Hey guys this may be a tough question to explain as I don't fully understand what is going on but I will try my best not to butcher it too much,

anyway I am in the process of learning assembly with the nasm assembler for linux I am following these tutorials https://www.tutorialspoint.com/assembly_programming/assembly_registers.htm

anyway while I was using immunity debugger of a C++ program I noticed it told you the esp(stack pointer) EBP(base pointer) and EIP (next instruction) so the thing that confuses me and my question is

is the esp,ebp,eip the same in a c++ program for an assembly program? for example when looking at the stack in immunity debugger is the stack in c++? or is the stack in assembly or opcode

maybe that didn't explain it what I am trying to say is the memory addresses you see on the stack for rip,esp and ebp are they taken from C++(high level language) converted into assembly(low level) with a compiler then converted into machine code with an assembler? so the stack isn't actually a cplusplus thing it's more of an assembly thing

and yes I know the ebp esp and ebp isn't assembly it's just registers holding memory addresses(pointers)
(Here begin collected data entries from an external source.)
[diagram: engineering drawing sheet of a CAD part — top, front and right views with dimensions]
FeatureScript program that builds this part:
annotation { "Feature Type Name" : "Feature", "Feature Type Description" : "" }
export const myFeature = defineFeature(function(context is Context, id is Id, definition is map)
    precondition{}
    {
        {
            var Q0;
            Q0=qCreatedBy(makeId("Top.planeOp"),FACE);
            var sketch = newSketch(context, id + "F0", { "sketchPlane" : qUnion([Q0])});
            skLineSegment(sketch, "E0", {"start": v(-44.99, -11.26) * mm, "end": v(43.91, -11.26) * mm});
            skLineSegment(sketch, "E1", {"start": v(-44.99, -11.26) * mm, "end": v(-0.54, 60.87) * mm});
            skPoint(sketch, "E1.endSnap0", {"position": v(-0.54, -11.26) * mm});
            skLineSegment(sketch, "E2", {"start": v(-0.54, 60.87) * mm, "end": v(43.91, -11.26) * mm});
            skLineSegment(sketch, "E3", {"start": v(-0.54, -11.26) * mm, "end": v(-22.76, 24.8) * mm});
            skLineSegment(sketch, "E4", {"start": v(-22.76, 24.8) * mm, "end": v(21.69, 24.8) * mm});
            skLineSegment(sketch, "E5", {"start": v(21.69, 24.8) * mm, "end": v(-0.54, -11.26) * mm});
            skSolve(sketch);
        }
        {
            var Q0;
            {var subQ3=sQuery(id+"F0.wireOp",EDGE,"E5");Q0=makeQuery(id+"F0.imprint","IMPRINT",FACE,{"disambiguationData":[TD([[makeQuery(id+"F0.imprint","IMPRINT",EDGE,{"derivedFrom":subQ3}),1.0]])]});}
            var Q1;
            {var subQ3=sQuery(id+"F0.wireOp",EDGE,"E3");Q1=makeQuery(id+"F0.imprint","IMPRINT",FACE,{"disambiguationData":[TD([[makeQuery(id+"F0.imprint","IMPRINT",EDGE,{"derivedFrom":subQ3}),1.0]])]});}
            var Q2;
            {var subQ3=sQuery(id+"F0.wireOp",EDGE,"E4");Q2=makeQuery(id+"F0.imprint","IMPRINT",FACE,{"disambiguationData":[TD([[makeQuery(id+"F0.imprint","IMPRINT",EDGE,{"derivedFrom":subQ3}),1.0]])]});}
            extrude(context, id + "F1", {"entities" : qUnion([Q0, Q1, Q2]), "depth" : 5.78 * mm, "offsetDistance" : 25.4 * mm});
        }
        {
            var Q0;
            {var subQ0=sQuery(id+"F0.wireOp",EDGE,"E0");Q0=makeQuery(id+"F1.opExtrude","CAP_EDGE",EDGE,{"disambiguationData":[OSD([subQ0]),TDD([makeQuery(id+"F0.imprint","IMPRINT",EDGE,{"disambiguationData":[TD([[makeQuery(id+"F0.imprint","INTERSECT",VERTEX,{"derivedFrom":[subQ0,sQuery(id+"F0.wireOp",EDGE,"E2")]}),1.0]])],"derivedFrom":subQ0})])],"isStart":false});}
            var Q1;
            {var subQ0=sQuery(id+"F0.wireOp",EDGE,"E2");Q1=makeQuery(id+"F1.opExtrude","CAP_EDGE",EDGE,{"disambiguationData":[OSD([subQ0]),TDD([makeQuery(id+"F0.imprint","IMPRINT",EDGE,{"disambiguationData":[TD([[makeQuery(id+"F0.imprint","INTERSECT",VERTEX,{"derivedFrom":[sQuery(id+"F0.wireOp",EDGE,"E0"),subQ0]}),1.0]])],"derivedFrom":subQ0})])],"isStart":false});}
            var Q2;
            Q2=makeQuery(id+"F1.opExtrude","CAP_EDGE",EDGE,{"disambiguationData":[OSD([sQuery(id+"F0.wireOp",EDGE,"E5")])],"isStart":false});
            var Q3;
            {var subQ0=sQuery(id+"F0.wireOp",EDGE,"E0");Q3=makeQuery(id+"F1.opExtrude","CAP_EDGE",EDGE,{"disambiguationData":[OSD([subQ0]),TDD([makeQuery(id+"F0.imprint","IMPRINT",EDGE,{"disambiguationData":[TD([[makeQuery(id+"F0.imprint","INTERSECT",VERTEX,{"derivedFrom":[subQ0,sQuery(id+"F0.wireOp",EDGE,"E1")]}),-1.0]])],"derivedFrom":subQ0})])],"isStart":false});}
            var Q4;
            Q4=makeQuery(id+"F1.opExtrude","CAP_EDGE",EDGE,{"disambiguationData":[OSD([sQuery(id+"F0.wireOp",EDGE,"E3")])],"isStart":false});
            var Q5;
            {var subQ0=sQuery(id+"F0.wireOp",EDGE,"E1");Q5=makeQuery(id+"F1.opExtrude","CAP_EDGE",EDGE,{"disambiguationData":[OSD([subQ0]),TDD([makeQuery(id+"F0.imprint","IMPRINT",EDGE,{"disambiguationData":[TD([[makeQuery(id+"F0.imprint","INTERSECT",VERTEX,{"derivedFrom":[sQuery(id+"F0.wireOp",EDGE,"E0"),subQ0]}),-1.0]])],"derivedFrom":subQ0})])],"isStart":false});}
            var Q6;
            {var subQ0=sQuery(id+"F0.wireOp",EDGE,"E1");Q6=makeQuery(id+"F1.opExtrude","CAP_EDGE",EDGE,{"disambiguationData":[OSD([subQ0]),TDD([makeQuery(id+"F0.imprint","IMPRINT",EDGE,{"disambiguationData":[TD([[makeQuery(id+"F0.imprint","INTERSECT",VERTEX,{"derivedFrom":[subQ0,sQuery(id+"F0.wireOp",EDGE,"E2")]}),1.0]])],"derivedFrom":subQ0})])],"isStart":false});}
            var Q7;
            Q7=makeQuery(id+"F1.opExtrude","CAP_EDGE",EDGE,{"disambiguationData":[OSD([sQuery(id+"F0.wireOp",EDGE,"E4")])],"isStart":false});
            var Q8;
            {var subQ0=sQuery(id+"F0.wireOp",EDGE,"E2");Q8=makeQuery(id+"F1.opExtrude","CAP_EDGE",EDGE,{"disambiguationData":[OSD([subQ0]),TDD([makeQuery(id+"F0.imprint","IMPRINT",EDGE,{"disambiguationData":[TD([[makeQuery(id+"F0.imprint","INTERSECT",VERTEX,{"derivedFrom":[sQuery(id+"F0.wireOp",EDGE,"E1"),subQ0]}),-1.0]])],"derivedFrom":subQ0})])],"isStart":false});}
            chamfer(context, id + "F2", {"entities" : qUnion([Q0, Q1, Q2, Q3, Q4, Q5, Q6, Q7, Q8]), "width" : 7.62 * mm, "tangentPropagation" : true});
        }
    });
sorry If I couldn't explain that well,It's hard to try and express what I am thinking.

thanks

Yes.
When you call a routine in c++, that is going to do the same things you see in assembly language -- it will push the status registers and data registers etc all onto the 'call stack', jump execution to the routine, execute the routine and pop the state back to what it was (apart from side effects like leaving a result in EAX or something) and the calling area will resume from there exactly the same way.

the C++ debugger has more information (about scope and classes and stuff) because the c++ compiler injects code and data into the program FOR the debugger to use. But at the machine level, they process code the same way. So the debugging information format is different, but the flow of a program is the same, does that make sense? The c++ extra debugging stuff is very heavy handed; that is why compiling with it removed in a 'release' mode gives a much, much faster executable. Some optmizations make it unpossible to understand the assembly or to show the debugging (due to elimination of blocks of code and other things) so debugging info usually disables most optimization and injects additional slowness that feed the debugger tool.

the call stack is a CPU thing, yes. Your c++ program is converted to machine language, that is what the compiler DOES. Most c++ compilers will give you the generated machine language as an assembly file so you can examine it, usually each c++ statement is commented into the assembly and then the statements needed to make that happen (can be 1 or pages, depends) follow.

thanks Jonnin great answer :)

so at the end of the day,all languages such as java,c,c++ and assembly break down to machine code,

just a quick follow up on the compiler

so a c++ compiler translates c++ code directly into machine code? I always thought there was an assembly step where after the compiler has done its job it breaks it down to assembly then to machine code,so maybe the compiler takes care of this for us behind the scenes (translates the assembly to machine code)?

also I'm guessing some essential libraries in c and c++ must have been written in assembly,libraries that interact with the hardware itself such as ostream,ifstream,fstream

thanks .